Aytaç Karadağ: Ticari firmalar her ne kadar aşıya devam kararı verse de Avrupa Birliği İlaç Dairesi bu aşıların etiketinde “nadiren pıhtılaşma yapabilir” uyarısını eklenmesini tavsiye etti. Aynı zamanda Amerika İlaç Dairesi pıhtılaşma riski olan Johnson & Johnson aşısını askıya alma kararı aldı. Yani aşı üreticilerinden ziyade aşıyı uygulatan, onay veren kurumların aldığı kararlar daha önemlidir.

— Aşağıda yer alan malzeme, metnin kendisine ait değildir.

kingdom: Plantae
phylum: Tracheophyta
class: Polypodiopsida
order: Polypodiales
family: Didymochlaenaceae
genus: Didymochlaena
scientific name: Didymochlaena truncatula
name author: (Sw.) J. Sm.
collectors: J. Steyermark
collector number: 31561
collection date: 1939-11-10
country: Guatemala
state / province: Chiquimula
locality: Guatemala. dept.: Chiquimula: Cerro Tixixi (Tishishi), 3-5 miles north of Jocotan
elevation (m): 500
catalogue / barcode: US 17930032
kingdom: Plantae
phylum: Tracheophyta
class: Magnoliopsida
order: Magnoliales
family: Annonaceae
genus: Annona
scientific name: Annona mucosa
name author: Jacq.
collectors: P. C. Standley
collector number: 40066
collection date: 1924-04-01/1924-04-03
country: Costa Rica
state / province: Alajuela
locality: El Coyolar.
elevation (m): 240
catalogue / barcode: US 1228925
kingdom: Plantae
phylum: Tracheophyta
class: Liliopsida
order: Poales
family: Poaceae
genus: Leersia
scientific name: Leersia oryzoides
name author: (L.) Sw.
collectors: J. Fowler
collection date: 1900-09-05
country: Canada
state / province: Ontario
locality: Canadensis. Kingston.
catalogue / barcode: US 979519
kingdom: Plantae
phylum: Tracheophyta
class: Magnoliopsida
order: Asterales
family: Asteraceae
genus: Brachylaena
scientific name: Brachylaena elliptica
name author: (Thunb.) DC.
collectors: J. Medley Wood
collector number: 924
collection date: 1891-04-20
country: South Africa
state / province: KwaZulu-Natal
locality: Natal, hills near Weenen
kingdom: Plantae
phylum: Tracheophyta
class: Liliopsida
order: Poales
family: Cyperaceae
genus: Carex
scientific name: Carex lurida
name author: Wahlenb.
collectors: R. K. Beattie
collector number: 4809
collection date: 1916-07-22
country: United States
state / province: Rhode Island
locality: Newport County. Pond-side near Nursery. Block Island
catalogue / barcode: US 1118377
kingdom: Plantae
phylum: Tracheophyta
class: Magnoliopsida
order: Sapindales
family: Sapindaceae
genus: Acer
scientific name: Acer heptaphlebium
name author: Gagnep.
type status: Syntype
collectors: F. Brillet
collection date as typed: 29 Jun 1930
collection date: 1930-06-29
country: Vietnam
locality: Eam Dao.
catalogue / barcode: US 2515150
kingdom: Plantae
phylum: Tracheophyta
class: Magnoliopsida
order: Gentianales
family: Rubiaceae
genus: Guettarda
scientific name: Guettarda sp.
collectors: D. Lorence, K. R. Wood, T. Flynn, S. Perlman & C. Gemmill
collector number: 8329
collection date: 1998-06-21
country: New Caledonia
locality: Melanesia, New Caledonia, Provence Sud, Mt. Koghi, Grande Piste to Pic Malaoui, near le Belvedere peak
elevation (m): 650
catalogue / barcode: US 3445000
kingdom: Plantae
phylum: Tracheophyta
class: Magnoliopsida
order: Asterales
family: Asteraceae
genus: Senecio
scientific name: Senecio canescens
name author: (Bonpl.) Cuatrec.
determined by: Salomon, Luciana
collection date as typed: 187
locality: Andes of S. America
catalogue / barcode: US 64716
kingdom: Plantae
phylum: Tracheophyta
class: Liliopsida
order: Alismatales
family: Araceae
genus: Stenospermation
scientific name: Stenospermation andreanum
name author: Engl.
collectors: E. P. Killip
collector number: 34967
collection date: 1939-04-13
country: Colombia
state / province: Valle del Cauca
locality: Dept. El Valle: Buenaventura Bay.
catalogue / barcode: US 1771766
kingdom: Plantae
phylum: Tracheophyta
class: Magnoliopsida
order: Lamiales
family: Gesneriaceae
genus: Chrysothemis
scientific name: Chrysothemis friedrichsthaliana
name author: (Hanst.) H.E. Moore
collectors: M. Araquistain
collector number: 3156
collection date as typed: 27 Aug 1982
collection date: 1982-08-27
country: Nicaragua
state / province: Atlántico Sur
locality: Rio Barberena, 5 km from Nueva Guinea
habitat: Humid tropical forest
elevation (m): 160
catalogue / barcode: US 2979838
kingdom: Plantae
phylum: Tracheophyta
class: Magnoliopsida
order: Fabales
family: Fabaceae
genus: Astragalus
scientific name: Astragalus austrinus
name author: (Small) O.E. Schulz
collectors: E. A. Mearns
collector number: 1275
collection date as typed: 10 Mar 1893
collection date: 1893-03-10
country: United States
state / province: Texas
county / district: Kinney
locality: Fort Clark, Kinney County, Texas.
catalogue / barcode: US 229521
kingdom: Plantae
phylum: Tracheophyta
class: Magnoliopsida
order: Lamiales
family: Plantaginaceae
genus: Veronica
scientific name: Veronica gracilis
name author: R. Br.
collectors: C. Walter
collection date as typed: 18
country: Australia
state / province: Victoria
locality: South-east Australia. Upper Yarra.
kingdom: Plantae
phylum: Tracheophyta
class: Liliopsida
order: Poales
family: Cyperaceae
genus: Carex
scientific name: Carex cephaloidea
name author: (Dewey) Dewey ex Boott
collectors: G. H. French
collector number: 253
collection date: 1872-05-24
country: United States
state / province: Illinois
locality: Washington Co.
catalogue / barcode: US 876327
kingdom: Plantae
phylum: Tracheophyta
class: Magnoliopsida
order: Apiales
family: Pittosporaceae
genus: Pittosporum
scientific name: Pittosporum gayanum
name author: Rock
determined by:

Sezer Okay: Aşılanma oranında düşüş olmasından korkarak bilginin saklanması doğru değildir. Özellikle, olası ciddi yan etkilerin bilinmesine rağmen toplumdan saklanması kabul edilemez. Aşı kararsızlığında belirttiğim gibi aslında bilginin saklanması aşı kararsızlığını artırıyor. Politik ve/veya ekonomik nedenlerden dolayı bazen bilginin saklandığına şahit oluyoruz ancak bu durum toplumda artan bir endişeye neden oluyor. Yetkililerin süreci tamamen şeffaf bir şekilde yönetmesi gerekiyor. Covid-19 aşılarında yaygın bir aşılama süreci yürütüldüğü için yapılacak en ufak bir hata, çok sayıda insanın sağlığıyla oynamak anlamına geliyor.